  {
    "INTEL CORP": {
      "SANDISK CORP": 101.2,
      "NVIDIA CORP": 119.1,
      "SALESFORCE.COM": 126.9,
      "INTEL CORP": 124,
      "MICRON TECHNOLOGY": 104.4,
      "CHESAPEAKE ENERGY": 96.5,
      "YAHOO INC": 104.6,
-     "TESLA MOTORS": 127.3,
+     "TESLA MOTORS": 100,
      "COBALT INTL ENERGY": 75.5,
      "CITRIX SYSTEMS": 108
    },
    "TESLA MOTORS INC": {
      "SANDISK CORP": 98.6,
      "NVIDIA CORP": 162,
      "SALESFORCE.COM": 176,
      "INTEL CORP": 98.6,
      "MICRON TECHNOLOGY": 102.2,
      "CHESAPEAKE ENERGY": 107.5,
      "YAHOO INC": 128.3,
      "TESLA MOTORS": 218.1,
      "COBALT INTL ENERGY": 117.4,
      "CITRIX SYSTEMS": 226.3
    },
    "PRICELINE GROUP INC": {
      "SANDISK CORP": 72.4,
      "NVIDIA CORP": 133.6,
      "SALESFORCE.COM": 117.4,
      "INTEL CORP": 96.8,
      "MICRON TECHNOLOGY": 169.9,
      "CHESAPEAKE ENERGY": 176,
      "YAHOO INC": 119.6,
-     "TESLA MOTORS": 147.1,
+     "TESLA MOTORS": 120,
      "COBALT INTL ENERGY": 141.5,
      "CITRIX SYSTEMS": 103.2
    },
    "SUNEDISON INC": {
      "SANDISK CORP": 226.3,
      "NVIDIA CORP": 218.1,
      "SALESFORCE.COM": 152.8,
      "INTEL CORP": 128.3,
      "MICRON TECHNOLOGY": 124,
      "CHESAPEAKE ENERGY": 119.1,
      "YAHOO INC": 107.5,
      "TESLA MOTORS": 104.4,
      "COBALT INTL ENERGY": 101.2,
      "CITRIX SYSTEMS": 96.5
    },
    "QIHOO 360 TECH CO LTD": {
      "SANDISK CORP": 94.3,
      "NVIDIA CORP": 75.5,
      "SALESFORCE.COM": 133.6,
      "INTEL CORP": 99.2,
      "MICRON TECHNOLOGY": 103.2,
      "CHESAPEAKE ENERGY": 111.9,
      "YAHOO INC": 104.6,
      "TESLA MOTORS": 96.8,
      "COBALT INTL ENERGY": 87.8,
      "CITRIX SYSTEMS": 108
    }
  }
* * *
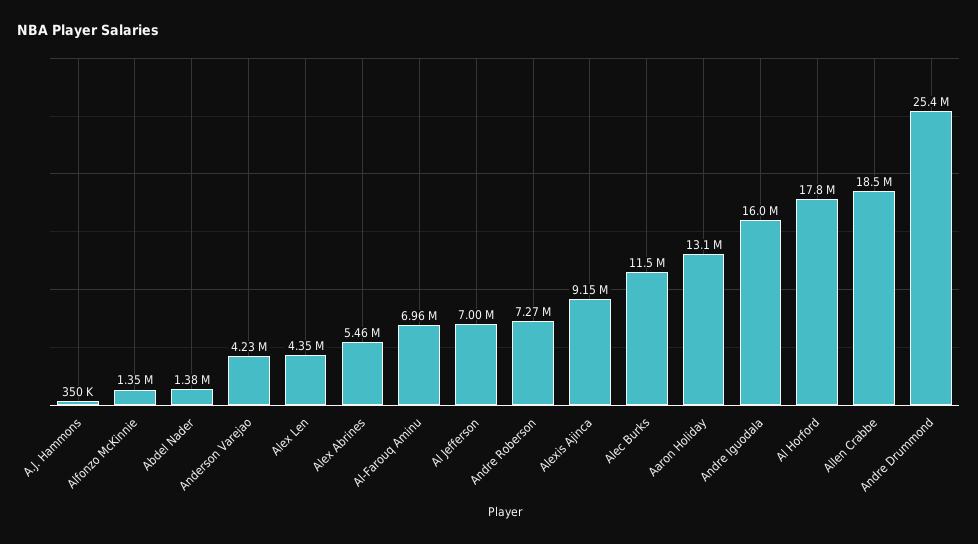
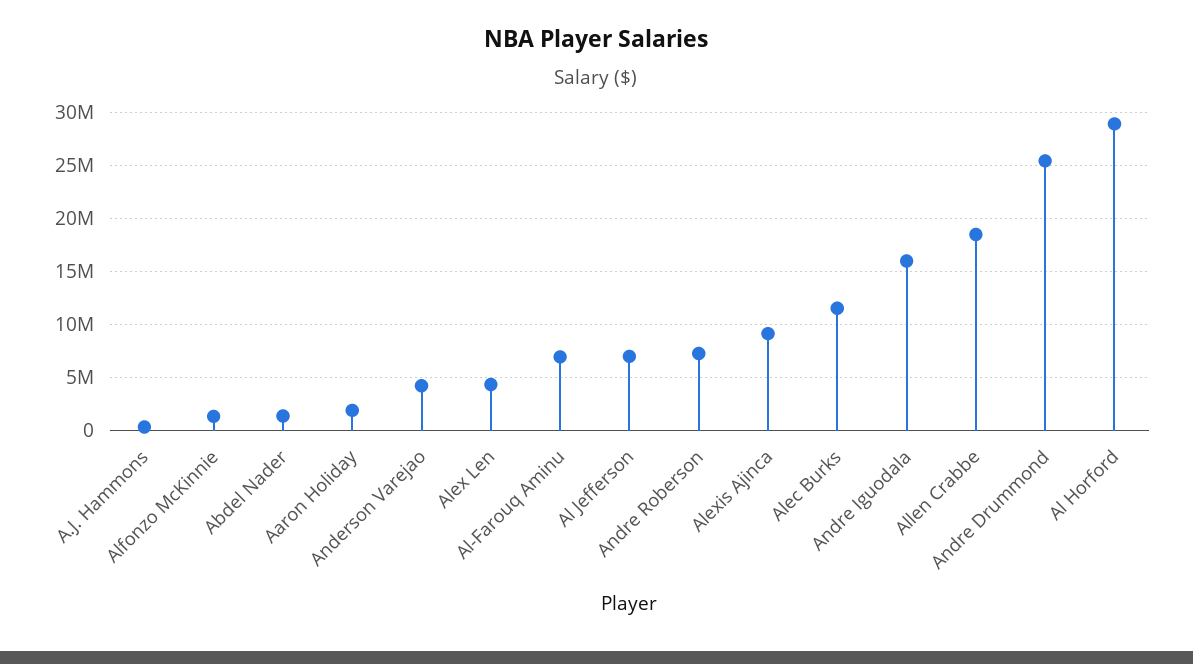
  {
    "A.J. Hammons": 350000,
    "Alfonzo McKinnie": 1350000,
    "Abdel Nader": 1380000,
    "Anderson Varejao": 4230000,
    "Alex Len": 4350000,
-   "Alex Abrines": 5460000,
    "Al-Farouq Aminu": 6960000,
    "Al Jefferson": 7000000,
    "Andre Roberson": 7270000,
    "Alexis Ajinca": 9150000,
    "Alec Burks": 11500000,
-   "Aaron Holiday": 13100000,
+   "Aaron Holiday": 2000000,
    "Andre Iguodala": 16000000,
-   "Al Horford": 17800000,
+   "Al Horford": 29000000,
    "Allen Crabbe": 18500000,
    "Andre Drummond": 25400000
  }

» Work order
The task calls for all lines in the entries that hold "SYSTEMS".

» Output for this task
      "CITRIX SYSTEMS": 108
      "CITRIX SYSTEMS": 226.3
      "CITRIX SYSTEMS": 103.2
      "CITRIX SYSTEMS": 96.5
      "CITRIX SYSTEMS": 108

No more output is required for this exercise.